Because of this concept of lifetimes, note that it is possible to have immutable references to a mutable reference, so long as their lifetimes do not overlap. Consider the following example.

Example: Lifetimes of References (2)

Consider the following program

fn main() {
   let mut a = String::from("hello");
   {
        let c = &a;
        let d = &a;
        println!("{} and {} are the same", c, d);
   }
   println!("a is {}", a);
}

Even though c and d are immutable references to mutable reference a, the code is valid, as a does not need to be valid at the same time c and d are! Thus, their lifetimes do not overlap.

While Rust is typically pretty good at inferring the correct lifetimes during compilation, in some cases we need to tell it what we’re expecting. To do this, we use lifetime annotations, which follow the format

&'[name] x

Typically, we use lowercase characters (a, b, ...) to denote lifetimes.

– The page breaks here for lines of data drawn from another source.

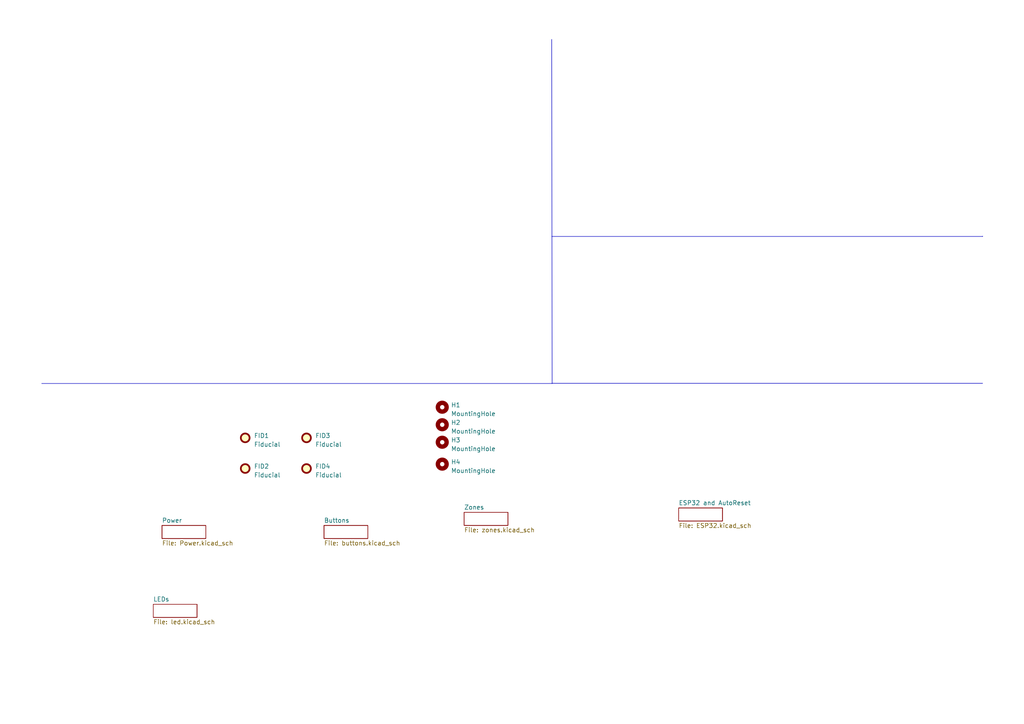
<source format=kicad_sch>
(kicad_sch
	(version 20231120)
	(generator "eeschema")
	(generator_version "8.0")
	(uuid "1e7a19e7-c172-48cb-8290-979862293d8a")
	(paper "A4")
	
	(polyline
		(pts
			(xy 284.9574 111.1533) (xy 284.9574 111.169)
		)
		(stroke
			(width 0)
			(type default)
		)
		(uuid "16938956-13a8-45ff-b40f-e63331fe8a77")
	)
	(polyline
		(pts
			(xy 12.1001 111.2257) (xy 160.1403 111.2257)
		)
		(stroke
			(width 0)
			(type default)
		)
		(uuid "3a393eb2-890c-4218-8109-416ab1a8a4a1")
	)
	(polyline
		(pts
			(xy 160.02 68.58) (xy 285.0012 68.58)
		)
		(stroke
			(width 0)
			(type default)
		)
		(uuid "5795038e-7fe3-4935-9cef-45f6d4cce54c")
	)
	(polyline
		(pts
			(xy 285.0012 68.4926) (xy 285.0012 68.58)
		)
		(stroke
			(width 0)
			(type default)
		)
		(uuid "6c335964-54ab-4e87-8ed3-b8914eb59f32")
	)
	(polyline
		(pts
			(xy 160.0941 111.169) (xy 284.9574 111.169)
		)
		(stroke
			(width 0)
			(type default)
		)
		(uuid "a9257243-4bf8-42e1-b1ab-d3292a093794")
	)
	(polyline
		(pts
			(xy 160.02 11.43) (xy 160.1403 111.2257)
		)
		(stroke
			(width 0)
			(type default)
		)
		(uuid "cf7b21d7-ec9d-4c3a-9e0a-a8476ad00fd7")
	)
	(symbol
		(lib_id "Mechanical:MountingHole")
		(at 128.27 128.27 0)
		(unit 1)
		(exclude_from_sim no)
		(in_bom no)
		(on_board yes)
		(dnp no)
		(fields_autoplaced yes)
		(uuid "6b436699-9956-4606-96c4-2a114997399c")
		(property "Reference" "H3"
			(at 130.81 127.635 0)
			(effects
				(font
					(size 1.27 1.27)
				)
				(justify left)
			)
		)
		(property "Value" "MountingHole"
			(at 130.81 130.175 0)
			(effects
				(font
					(size 1.27 1.27)
				)
				(justify left)
			)
		)
		(property "Footprint" "MountingHole:MountingHole_2.7mm"
			(at 128.27 128.27 0)
			(effects
				(font
					(size 1.27 1.27)
				)
				(hide yes)
			)
		)
		(property "Datasheet" "~"
			(at 128.27 128.27 0)
			(effects
				(font
					(size 1.27 1.27)
				)
				(hide yes)
			)
		)
		(property "Description" "Mounting Hole without connection"
			(at 128.27 128.27 0)
			(effects
				(font
					(size 1.27 1.27)
				)
				(hide yes)
			)
		)
		(instances
			(project "OpenSprinkler"
				(path "/1e7a19e7-c172-48cb-8290-979862293d8a"
					(reference "H3")
					(unit 1)
				)
			)
		)
	)
	(symbol
		(lib_id "Mechanical:Fiducial")
		(at 71.12 135.89 0)
		(unit 1)
		(exclude_from_sim no)
		(in_bom no)
		(on_board yes)
		(dnp no)
		(fields_autoplaced yes)
		(uuid "84643057-85d1-4ab9-801b-a9275eb69fb9")
		(property "Reference" "FID2"
			(at 73.66 135.255 0)
			(effects
				(font
					(size 1.27 1.27)
				)
				(justify left)
			)
		)
		(property "Value" "Fiducial"
			(at 73.66 137.795 0)
			(effects
				(font
					(size 1.27 1.27)
				)
				(justify left)
			)
		)
		(property "Footprint" "Fiducial:Fiducial_0.5mm_Mask1.5mm"
			(at 71.12 135.89 0)
			(effects
				(font
					(size 1.27 1.27)
				)
				(hide yes)
			)
		)
		(property "Datasheet" "~"
			(at 71.12 135.89 0)
			(effects
				(font
					(size 1.27 1.27)
				)
				(hide yes)
			)
		)
		(property "Description" "Fiducial Marker"
			(at 71.12 135.89 0)
			(effects
				(font
					(size 1.27 1.27)
				)
				(hide yes)
			)
		)
		(instances
			(project "OpenSprinkler"
				(path "/1e7a19e7-c172-48cb-8290-979862293d8a"
					(reference "FID2")
					(unit 1)
				)
			)
		)
	)
	(symbol
		(lib_id "Mechanical:MountingHole")
		(at 128.27 118.11 0)
		(unit 1)
		(exclude_from_sim no)
		(in_bom no)
		(on_board yes)
		(dnp no)
		(fields_autoplaced yes)
		(uuid "8cd39f9e-d2b7-4b65-a370-5f22cd8315ce")
		(property "Reference" "H1"
			(at 130.81 117.475 0)
			(effects
				(font
					(size 1.27 1.27)
				)
				(justify left)
			)
		)
		(property "Value" "MountingHole"
			(at 130.81 120.015 0)
			(effects
				(font
					(size 1.27 1.27)
				)
				(justify left)
			)
		)
		(property "Footprint" "MountingHole:MountingHole_2.7mm"
			(at 128.27 118.11 0)
			(effects
				(font
					(size 1.27 1.27)
				)
				(hide yes)
			)
		)
		(property "Datasheet" "~"
			(at 128.27 118.11 0)
			(effects
				(font
					(size 1.27 1.27)
				)
				(hide yes)
			)
		)
		(property "Description" "Mounting Hole without connection"
			(at 128.27 118.11 0)
			(effects
				(font
					(size 1.27 1.27)
				)
				(hide yes)
			)
		)
		(instances
			(project "OpenSprinkler"
				(path "/1e7a19e7-c172-48cb-8290-979862293d8a"
					(reference "H1")
					(unit 1)
				)
			)
		)
	)
	(symbol
		(lib_id "Mechanical:Fiducial")
		(at 71.12 127 0)
		(unit 1)
		(exclude_from_sim no)
		(in_bom no)
		(on_board yes)
		(dnp no)
		(fields_autoplaced yes)
		(uuid "a4317fd6-cd95-46b8-be6b-3818eb02c9fc")
		(property "Reference" "FID1"
			(at 73.66 126.365 0)
			(effects
				(font
					(size 1.27 1.27)
				)
				(justify left)
			)
		)
		(property "Value" "Fiducial"
			(at 73.66 128.905 0)
			(effects
				(font
					(size 1.27 1.27)
				)
				(justify left)
			)
		)
		(property "Footprint" "Fiducial:Fiducial_0.5mm_Mask1.5mm"
			(at 71.12 127 0)
			(effects
				(font
					(size 1.27 1.27)
				)
				(hide yes)
			)
		)
		(property "Datasheet" "~"
			(at 71.12 127 0)
			(effects
				(font
					(size 1.27 1.27)
				)
				(hide yes)
			)
		)
		(property "Description" "Fiducial Marker"
			(at 71.12 127 0)
			(effects
				(font
					(size 1.27 1.27)
				)
				(hide yes)
			)
		)
		(instances
			(project "OpenSprinkler"
				(path "/1e7a19e7-c172-48cb-8290-979862293d8a"
					(reference "FID1")
					(unit 1)
				)
			)
		)
	)
	(symbol
		(lib_id "Mechanical:Fiducial")
		(at 88.9 127 0)
		(unit 1)
		(exclude_from_sim no)
		(in_bom no)
		(on_board yes)
		(dnp no)
		(fields_autoplaced yes)
		(uuid "abd94dca-6885-4684-94df-4c633ecde4b6")
		(property "Reference" "FID3"
			(at 91.44 126.365 0)
			(effects
				(font
					(size 1.27 1.27)
				)
				(justify left)
			)
		)
		(property "Value" "Fiducial"
			(at 91.44 128.905 0)
			(effects
				(font
					(size 1.27 1.27)
				)
				(justify left)
			)
		)
		(property "Footprint" "Fiducial:Fiducial_0.5mm_Mask1.5mm"
			(at 88.9 127 0)
			(effects
				(font
					(size 1.27 1.27)
				)
				(hide yes)
			)
		)
		(property "Datasheet" "~"
			(at 88.9 127 0)
			(effects
				(font
					(size 1.27 1.27)
				)
				(hide yes)
			)
		)
		(property "Description" "Fiducial Marker"
			(at 88.9 127 0)
			(effects
				(font
					(size 1.27 1.27)
				)
				(hide yes)
			)
		)
		(instances
			(project "OpenSprinkler"
				(path "/1e7a19e7-c172-48cb-8290-979862293d8a"
					(reference "FID3")
					(unit 1)
				)
			)
		)
	)
	(symbol
		(lib_id "Mechanical:Fiducial")
		(at 88.9 135.89 0)
		(unit 1)
		(exclude_from_sim no)
		(in_bom no)
		(on_board yes)
		(dnp no)
		(fields_autoplaced yes)
		(uuid "e0948463-ac73-421d-b5c5-77a015b5fcdf")
		(property "Reference" "FID4"
			(at 91.44 135.255 0)
			(effects
				(font
					(size 1.27 1.27)
				)
				(justify left)
			)
		)
		(property "Value" "Fiducial"
			(at 91.44 137.795 0)
			(effects
				(font
					(size 1.27 1.27)
				)
				(justify left)
			)
		)
		(property "Footprint" "Fiducial:Fiducial_0.5mm_Mask1.5mm"
			(at 88.9 135.89 0)
			(effects
				(font
					(size 1.27 1.27)
				)
				(hide yes)
			)
		)
		(property "Datasheet" "~"
			(at 88.9 135.89 0)
			(effects
				(font
					(size 1.27 1.27)
				)
				(hide yes)
			)
		)
		(property "Description" "Fiducial Marker"
			(at 88.9 135.89 0)
			(effects
				(font
					(size 1.27 1.27)
				)
				(hide yes)
			)
		)
		(instances
			(project "OpenSprinkler"
				(path "/1e7a19e7-c172-48cb-8290-979862293d8a"
					(reference "FID4")
					(unit 1)
				)
			)
		)
	)
	(symbol
		(lib_id "Mechanical:MountingHole")
		(at 128.27 123.19 0)
		(unit 1)
		(exclude_from_sim no)
		(in_bom no)
		(on_board yes)
		(dnp no)
		(fields_autoplaced yes)
		(uuid "f0132c24-dc36-42de-8829-badd0dd2cd0a")
		(property "Reference" "H2"
			(at 130.81 122.555 0)
			(effects
				(font
					(size 1.27 1.27)
				)
				(justify left)
			)
		)
		(property "Value" "MountingHole"
			(at 130.81 125.095 0)
			(effects
				(font
					(size 1.27 1.27)
				)
				(justify left)
			)
		)
		(property "Footprint" "MountingHole:MountingHole_2.7mm"
			(at 128.27 123.19 0)
			(effects
				(font
					(size 1.27 1.27)
				)
				(hide yes)
			)
		)
		(property "Datasheet" "~"
			(at 128.27 123.19 0)
			(effects
				(font
					(size 1.27 1.27)
				)
				(hide yes)
			)
		)
		(property "Description" "Mounting Hole without connection"
			(at 128.27 123.19 0)
			(effects
				(font
					(size 1.27 1.27)
				)
				(hide yes)
			)
		)
		(instances
			(project "OpenSprinkler"
				(path "/1e7a19e7-c172-48cb-8290-979862293d8a"
					(reference "H2")
					(unit 1)
				)
			)
		)
	)
	(symbol
		(lib_id "Mechanical:MountingHole")
		(at 128.27 134.62 0)
		(unit 1)
		(exclude_from_sim no)
		(in_bom no)
		(on_board yes)
		(dnp no)
		(fields_autoplaced yes)
		(uuid "f5b107b7-d30a-4656-9367-05a704e25fa0")
		(property "Reference" "H4"
			(at 130.81 133.985 0)
			(effects
				(font
					(size 1.27 1.27)
				)
				(justify left)
			)
		)
		(property "Value" "MountingHole"
			(at 130.81 136.525 0)
			(effects
				(font
					(size 1.27 1.27)
				)
				(justify left)
			)
		)
		(property "Footprint" "MountingHole:MountingHole_2.7mm"
			(at 128.27 134.62 0)
			(effects
				(font
					(size 1.27 1.27)
				)
				(hide yes)
			)
		)
		(property "Datasheet" "~"
			(at 128.27 134.62 0)
			(effects
				(font
					(size 1.27 1.27)
				)
				(hide yes)
			)
		)
		(property "Description" "Mounting Hole without connection"
			(at 128.27 134.62 0)
			(effects
				(font
					(size 1.27 1.27)
				)
				(hide yes)
			)
		)
		(instances
			(project "OpenSprinkler"
				(path "/1e7a19e7-c172-48cb-8290-979862293d8a"
					(reference "H4")
					(unit 1)
				)
			)
		)
	)
	(sheet
		(at 196.85 147.32)
		(size 12.7 3.81)
		(fields_autoplaced yes)
		(stroke
			(width 0.1524)
			(type solid)
		)
		(fill
			(color 0 0 0 0.0000)
		)
		(uuid "1158e2d1-d482-4713-818a-e9828465514c")
		(property "Sheetname" "ESP32 and AutoReset"
			(at 196.85 146.6084 0)
			(effects
				(font
					(size 1.27 1.27)
				)
				(justify left bottom)
			)
		)
		(property "Sheetfile" "ESP32.kicad_sch"
			(at 196.85 151.7146 0)
			(effects
				(font
					(size 1.27 1.27)
				)
				(justify left top)
			)
		)
		(instances
			(project "OpenSprinkler"
				(path "/1e7a19e7-c172-48cb-8290-979862293d8a"
					(page "5")
				)
			)
		)
	)
	(sheet
		(at 44.45 175.26)
		(size 12.7 3.81)
		(fields_autoplaced yes)
		(stroke
			(width 0.1524)
			(type solid)
		)
		(fill
			(color 0 0 0 0.0000)
		)
		(uuid "24c6d455-16ba-418f-aaa5-c62c7f847733")
		(property "Sheetname" "LEDs"
			(at 44.45 174.5484 0)
			(effects
				(font
					(size 1.27 1.27)
				)
				(justify left bottom)
			)
		)
		(property "Sheetfile" "led.kicad_sch"
			(at 44.45 179.6546 0)
			(effects
				(font
					(size 1.27 1.27)
				)
				(justify left top)
			)
		)
		(instances
			(project "OpenSprinkler"
				(path "/1e7a19e7-c172-48cb-8290-979862293d8a"
					(page "6")
				)
			)
		)
	)
	(sheet
		(at 46.99 152.4)
		(size 12.7 3.81)
		(fields_autoplaced yes)
		(stroke
			(width 0.1524)
			(type solid)
		)
		(fill
			(color 0 0 0 0.0000)
		)
		(uuid "6819233d-8ae9-4968-87c5-bbc3eb2fec25")
		(property "Sheetname" "Power"
			(at 46.99 151.6884 0)
			(effects
				(font
					(size 1.27 1.27)
				)
				(justify left bottom)
			)
		)
		(property "Sheetfile" "Power.kicad_sch"
			(at 46.99 156.7946 0)
			(effects
				(font
					(size 1.27 1.27)
				)
				(justify left top)
			)
		)
		(instances
			(project "OpenSprinkler"
				(path "/1e7a19e7-c172-48cb-8290-979862293d8a"
					(page "2")
				)
			)
		)
	)
	(sheet
		(at 93.98 152.4)
		(size 12.7 3.81)
		(fields_autoplaced yes)
		(stroke
			(width 0.1524)
			(type solid)
		)
		(fill
			(color 0 0 0 0.0000)
		)
		(uuid "a43e3200-3e5c-4b2b-ac22-11da9238b163")
		(property "Sheetname" "Buttons"
			(at 93.98 151.6884 0)
			(effects
				(font
					(size 1.27 1.27)
				)
				(justify left bottom)
			)
		)
		(property "Sheetfile" "buttons.kicad_sch"
			(at 93.98 156.7946 0)
			(effects
				(font
					(size 1.27 1.27)
				)
				(justify left top)
			)
		)
		(instances
			(project "OpenSprinkler"
				(path "/1e7a19e7-c172-48cb-8290-979862293d8a"
					(page "3")
				)
			)
		)
	)
	(sheet
		(at 134.62 148.59)
		(size 12.7 3.81)
		(fields_autoplaced yes)
		(stroke
			(width 0.1524)
			(type solid)
		)
		(fill
			(color 0 0 0 0.0000)
		)
		(uuid "c3033e14-a954-4331-8f1d-87f6033f6a65")
		(property "Sheetname" "Zones"
			(at 134.62 147.8784 0)
			(effects
				(font
					(size 1.27 1.27)
				)
				(justify left bottom)
			)
		)
		(property "Sheetfile" "zones.kicad_sch"
			(at 134.62 152.9846 0)
			(effects
				(font
					(size 1.27 1.27)
				)
				(justify left top)
			)
		)
		(instances
			(project "OpenSprinkler"
				(path "/1e7a19e7-c172-48cb-8290-979862293d8a"
					(page "4")
				)
			)
		)
	)
	(sheet_instances
		(path "/"
			(page "1")
		)
	)
)

</source>
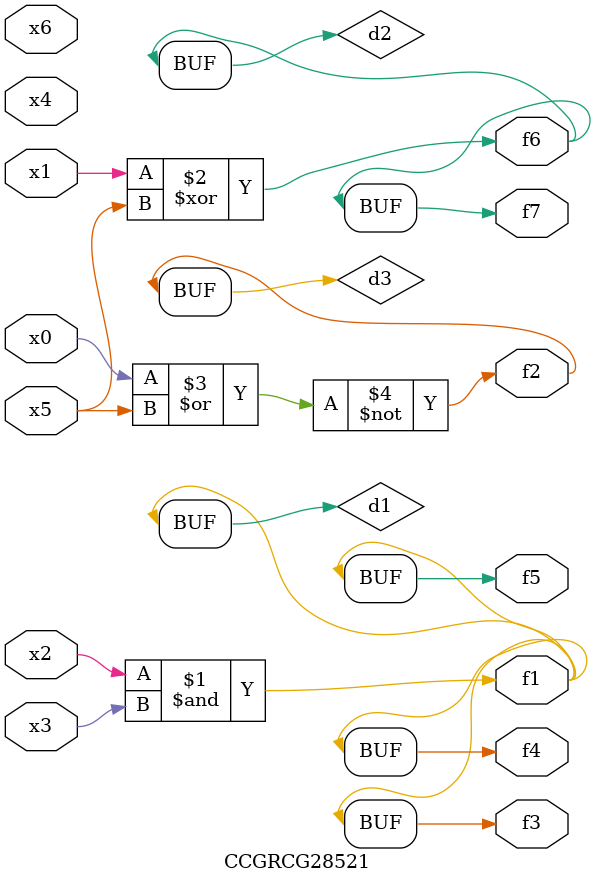
<source format=v>
module CCGRCG28521(
	input x0, x1, x2, x3, x4, x5, x6,
	output f1, f2, f3, f4, f5, f6, f7
);

	wire d1, d2, d3;

	and (d1, x2, x3);
	xor (d2, x1, x5);
	nor (d3, x0, x5);
	assign f1 = d1;
	assign f2 = d3;
	assign f3 = d1;
	assign f4 = d1;
	assign f5 = d1;
	assign f6 = d2;
	assign f7 = d2;
endmodule

</source>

Annotations do not change any lifetimes - rather, they tell the rust compiler what we are expecting!

This becomes particularly important in some particular use-cases for references:

1. Returning references from functions
2. Creating structs with references

As the former is much more common, we focus on using references in functions below.

References in Functions §

When writing functions, Rust will automatically attempt to infer the lifetimes of references, using rules known as lifetime elisions. This is mainly done for convenience, and in these cases, we don’t need to specify any explicit lifetimes. These rules are given as follows.

1. If the output does not contain a reference, then for every input reference (to a function), Rust will assume that the references could have different lifetimes.

   // rust assumes the following:
   fn example<'a,'b>(x:&'a str, y:&'b i32) -> i32 {
      // ...
   }

2. If the output contains a reference, and there is only 1 input reference, then the lifetime of the return value is the same as the input.

   // rust assumes the following:
   fn example<'a>(x:&'a str) -> &'a str {
      // ...
   }

3. If the output contains a reference, and there is more than 1 input reference, but one of them is &self (or &mut self), then the return value has the same lifetime as self.

   // rust assumes the following:
   fn example<'a,'b,'c>(&'a self, x:'b i32, y:&'c str) -> &'a str {
      // ...
   }

In the case that none of the 3 rules match, however, we’ll have to explicitly provide the lifetime annotations ourselves, to tell Rust about the lifetime of the output reference.

Note: Criteria for Explicit Lifetime Annotation

Note that by these elision rules, it’s only necessary to add explicit lifetimes for functions that meet the following:

• The function returns a reference type (fails to match rule 1)
• The function has multiple input references (fails to match rule 2)
• The function is not an object method (fails to match rule 3)

If any of these 3 cases are not met, then explicit annotation of lifetimes is unnecessary!

These annotations tell the compiler how long we expect the reference output should be able to live, relative to its input parameters. This way, we avoid any future cases of invalid reference usage.

To annotate lifetimes, we’ll also need to include the < > notation after the function name, to tell it the various distinct lifetimes that exist in the function. Consider the following examples.

Example: Explicit Lifetime Annotations

// The output should live at least as long as x exists
fn function<'a, 'b>(x: &'a str, y: &'b str) -> &'a str {}
 
// The output should live at least as long as both x and y exist
fn function<'a>(x: &'a str, y: 'a str) -> &'a str {}